Virtualization need-to-knows

Let's start this blogpost with a baseline. Although this might be applicable to languages other than C++. In fact this might be applicable to all object oriented languages, we will only cover the specifics in C++. Even in C++ compilers actually have the freedom to implement virtualization as they see fit because C++ doesn't specify an implementation. Generally speaking though every compiler implements virtualization with the help of a "vtable". A simple lookup table to find the function address of the virtual function.

Note: These implementations tend to get very complex once they start supporting multiple inheritance and virtual inheritance.

In its most simple form we have a base class with some virtual functions in there and we have a derived class that implements/overwrites these functions. The "vtable" helps the program to point at the right function. This mostly happens at runtime which has some consequences. This article will show you some ways to avoid this runtime overhead with giving the compiler enough information at compile time to devirtualize these functions. These optimizations might seem as micro-optimizations, but it's generally good to be aware of those things and in the core gameloop or in critical places these can help performance a great deal. I also will link to some articles I found scattered around the internet since the resources on this are minimal.

class A 
     virtual void foo();
class B : A 
    void foo() override;

B* b = new B();
Introduction into de-virtualization

I will show some easy tricks for us as developers and I will also go into some more experimental techniques to make sure we either discard as much polymorphic calls as possible or make sure that the compiler optimizes them into direct calls.

keyword final

Compilers have come a very long way and might sometimes look like black magic, but there isn't any magic involved, just a lot of very clever people. So, if the compiler CAN determine that at runtime the method you are trying to invoke will always be from the same class(meaning it can't come from any subclass). It will optimize the the program method directly. That's a nice and abstract way of saying the keyword final can help the compiler in determining that there is no "child" classes or "child" methods. You can use the keyword final on a class level but also on a method level. This can be seen here and the example is also directly taken from there:

struct A 
     virtual void f();
struct B final : A 
void f(B *b)
Pointer optimization

There are also other way of achieving this optimization by directly telling the compiler the exact function the program needs to use. This is a more direct way and might come to bite you in the butt another day. But if you feel confident you can also do this with pointers:

Stack objects are optimized from the get-go

if you have a stackobject there is no need to do that, since the compiler already knows it's no "child" class/method and this will be determined at compile time:;
doom3 uses a combination of the above

This example came from here and might not work on every compiler out there but most compilers should be able to see the direct link to that stackobject.

idCommonLocal    commonLocal;           
idCommon *       common = &commonLocal;

Note: Here specifically, there are also other way by having other include paths for every OS, you could also do something similar like UE4 with typedefs, but that's beside the point for this article.

Experimental idea: trading vtable metod calls in favor of branching and a bit of memory

Now let's go into a more experimental approaches I could think off. I found this quite interesting and tested it out some time ago, with some success.

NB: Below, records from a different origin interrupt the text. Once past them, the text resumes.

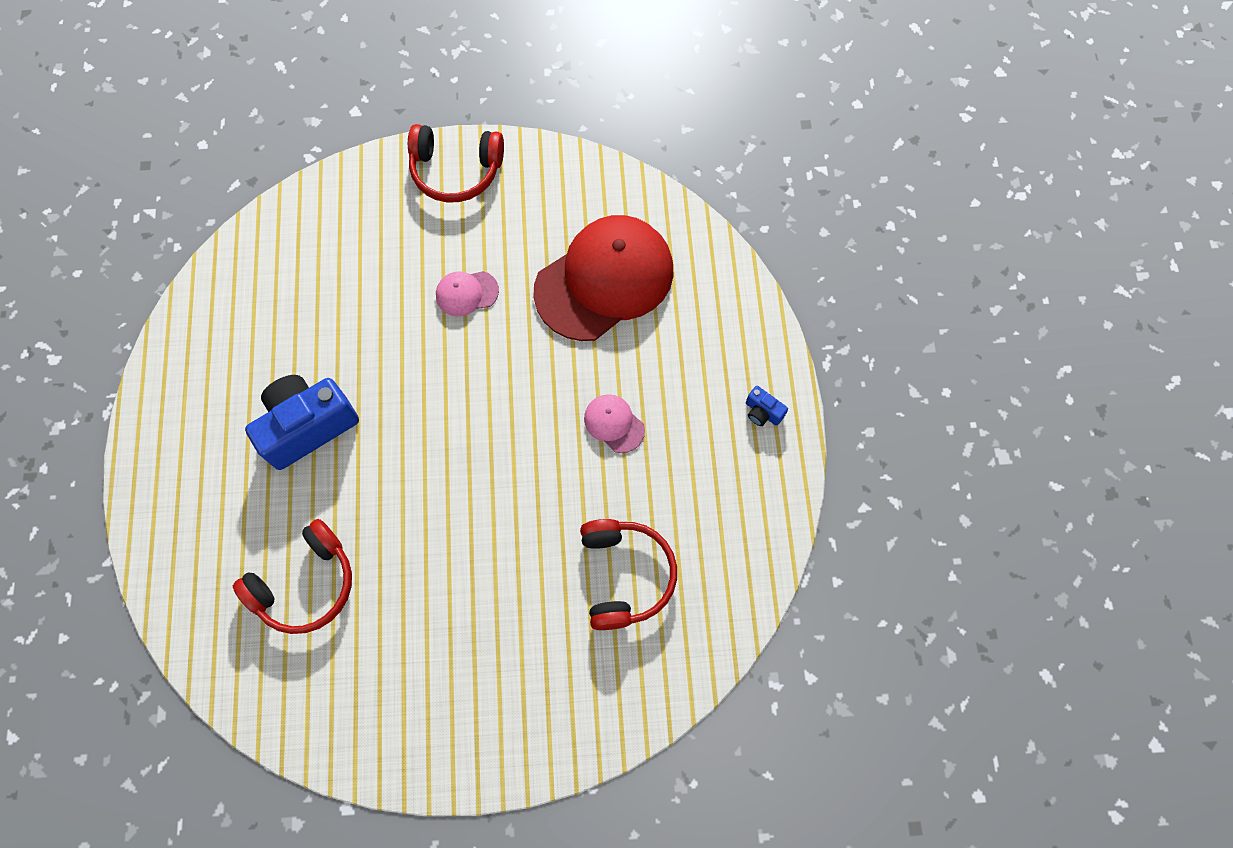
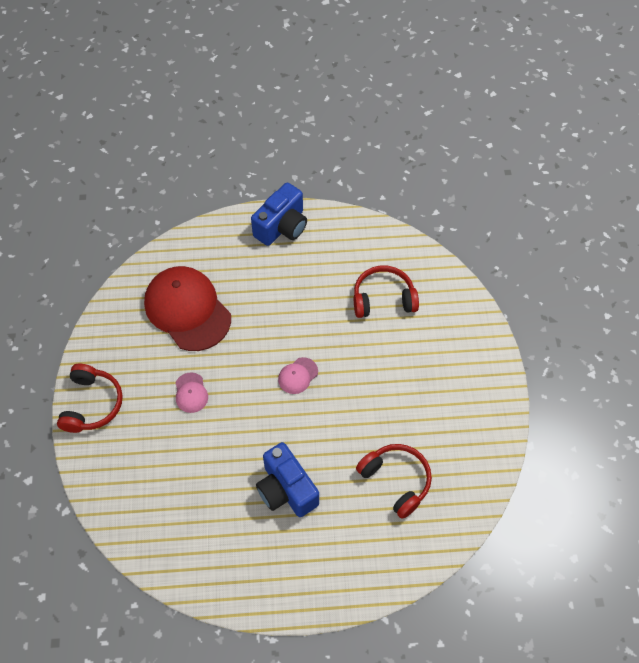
camera: 90 degrees left, 10 degrees down
(614, 424) = (288, 304): pink cap -> pink cap (298, 376)
(762, 412) = (282, 227): blue camera -> blue camera, size x2.36

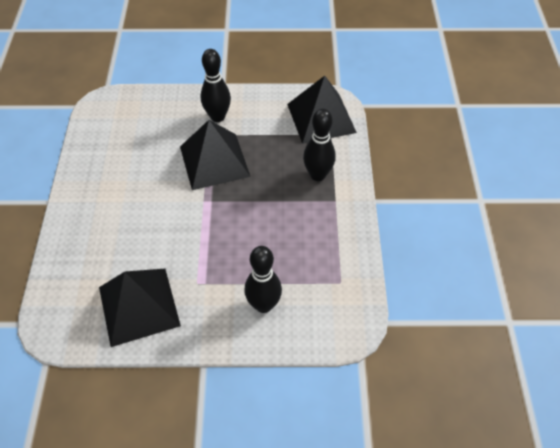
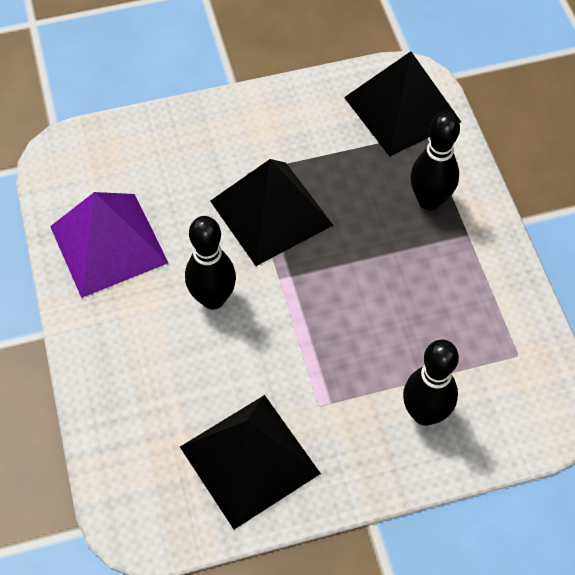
camera: 15 degrees left, 5 degrees up
(108, 158) = (108, 244): none -> purple pyramid
(217, 117) = (248, 140): black bowling pin -> black bowling pin (213, 299)

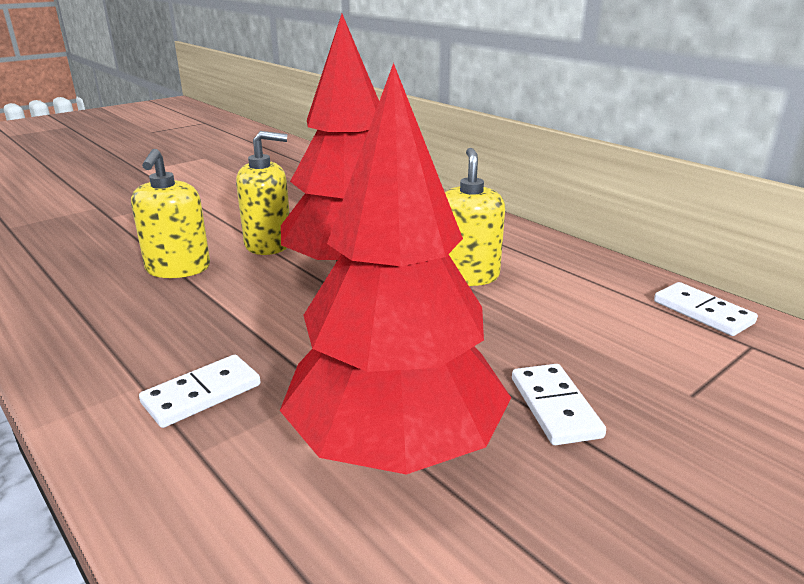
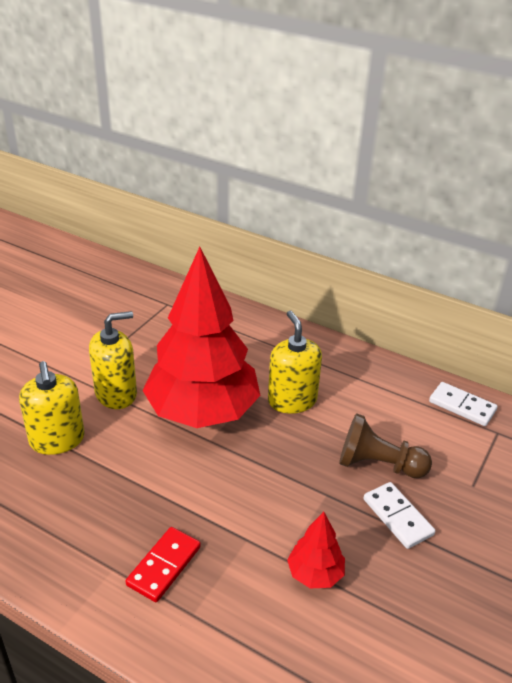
camera: 20 degrees left, 10 degrees up
(202, 394) = (164, 566): white domino -> red domino
(396, 445) = (315, 574): red tree -> red tree, size x0.41
(551, 349) = (378, 465): none -> brown pawn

Let's start with the warnings right at the beginning, branches are also somewhat expensive and this will only work in certain scenario's. The scenario I will talk about is for ECS systems. Every system inherits from a BaseSystem class and has an Update, FixedUpdate, Render, etc. All these functions can be overwritten and when they are not they fall back to their standard base class method which is an empty function. This however is something the compiler has to do at runtime and this basically costs:

  1. get the vtable in memory
  2. apply the offset to get that certain function in the vtable
  3. jump to the actual method that is empty.

Note: In for-loops when iterating over the same types of system the compiler might try to optimize and ofset the this-pointer in specific cases.

In general though this is more costly then the branching in a simple if-loop. Some downsides worth noting is maintainability and memory cost.

Some last tips

In the constructor or destructor we are sure which object it is and the compiler can use the provided vtable directly. I would also like to note that you should test these things and not trust your intuition. Different compilers might result in different results. Try to come up with minimum viable tests and measure timings or look at the disassembly result. Here is a good way to do test different compilers/minimum viable tests. There are also a lot of compiler settings that can help de-virtualize, but also inlining and using templates in certain ways. Those all have their own advantages and disadvantages and I might write about them another time.

That's it for now, I will be updating other parts of this site and hopefully write some other blogposts in the near future. I hope you had a nice read and learned a thing or two.